I am now much more likely to use the right tool for the job, even if it might not be the cheapest solution.
Also, over the last couple of years, I have spun up multiple jobs each day, commanding various node configurations on computer clusters to do my bidding. This is my bread and butter now.
This means that many of the drawbacks of running in a distributed setting (and there are many) are no longer a deal breaker for me.

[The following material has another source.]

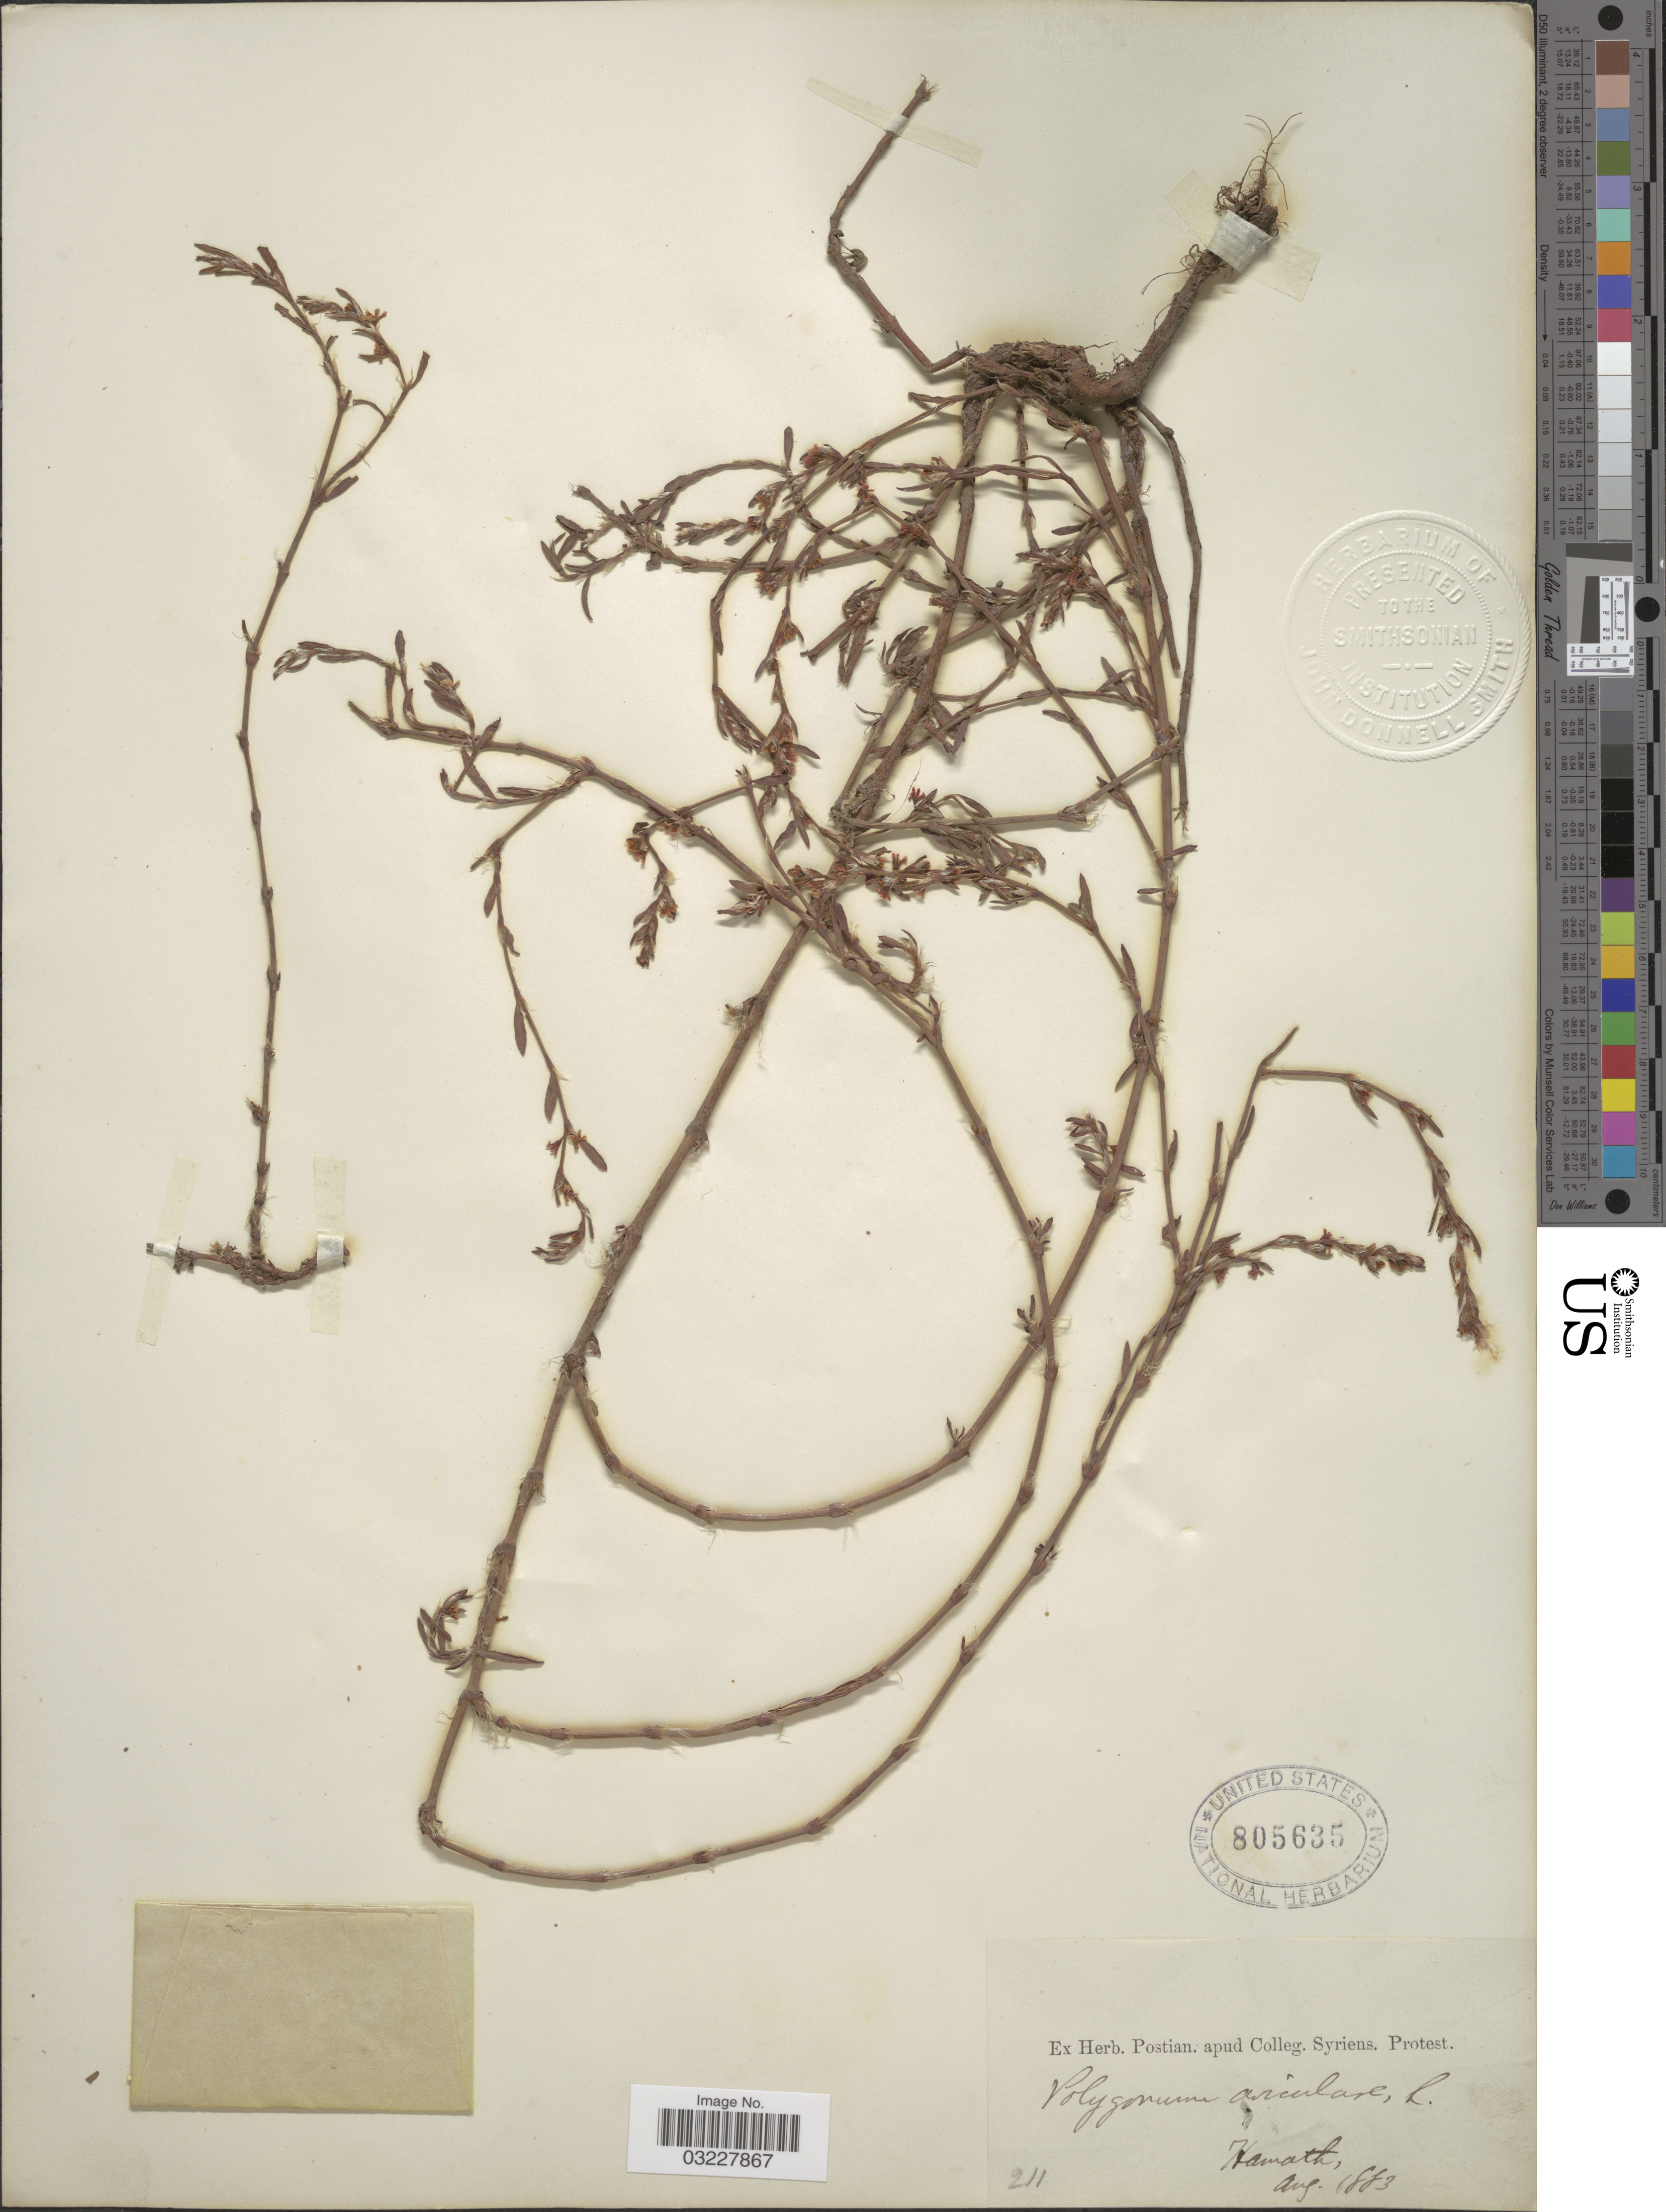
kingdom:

I barely notice them, and if I do, they are just minor nuisances to work around.
So if I can get a GH200 with 96GB of GPU RAM, 432GB CPU RAM, 4096GB fast, locally connected storage, and 64 vCPUs from Lambda Labs for $1.49/hr (which is up to 20x faster in actual workloads than my Quadro 8000 system), it is hard to say no.

Additionally, between the code tools and remote resources that I use, I now spend hundreds of dollars each month out of my own pocket.
And the situation gets even murkier when I see friends creating courses that offer compelling deals—like 2.5x compute credits per dollar when you sign up early, plus the unbelievable educational value of the course itself.
Zach (@TheZachMueller) cultivated so much FOMO that companies offering compute far in excess of what his course costs 🤯
— Hamel Husain (@HamelHusain) September 1, 2025
Also, its basically a distributed model training conference based on the stacked guest speakers https://t.co/sggDfjBEV4 pic.twitter.com/7loBhxH66o
To summarize, finding the right compute resources for personal projects—whether for Kaggle competitions or learning new technologies—remains an open question for me.
I'll continue exploring all available options, including building a better local setup. However, given current trends, remote computing will likely become increasingly important over the coming months and years.
This blog post aims to address that reality. The techniques I've shared here can hopefully streamline your remote workflow, letting you spend less time fighting with tools and more time on the actual work that matters.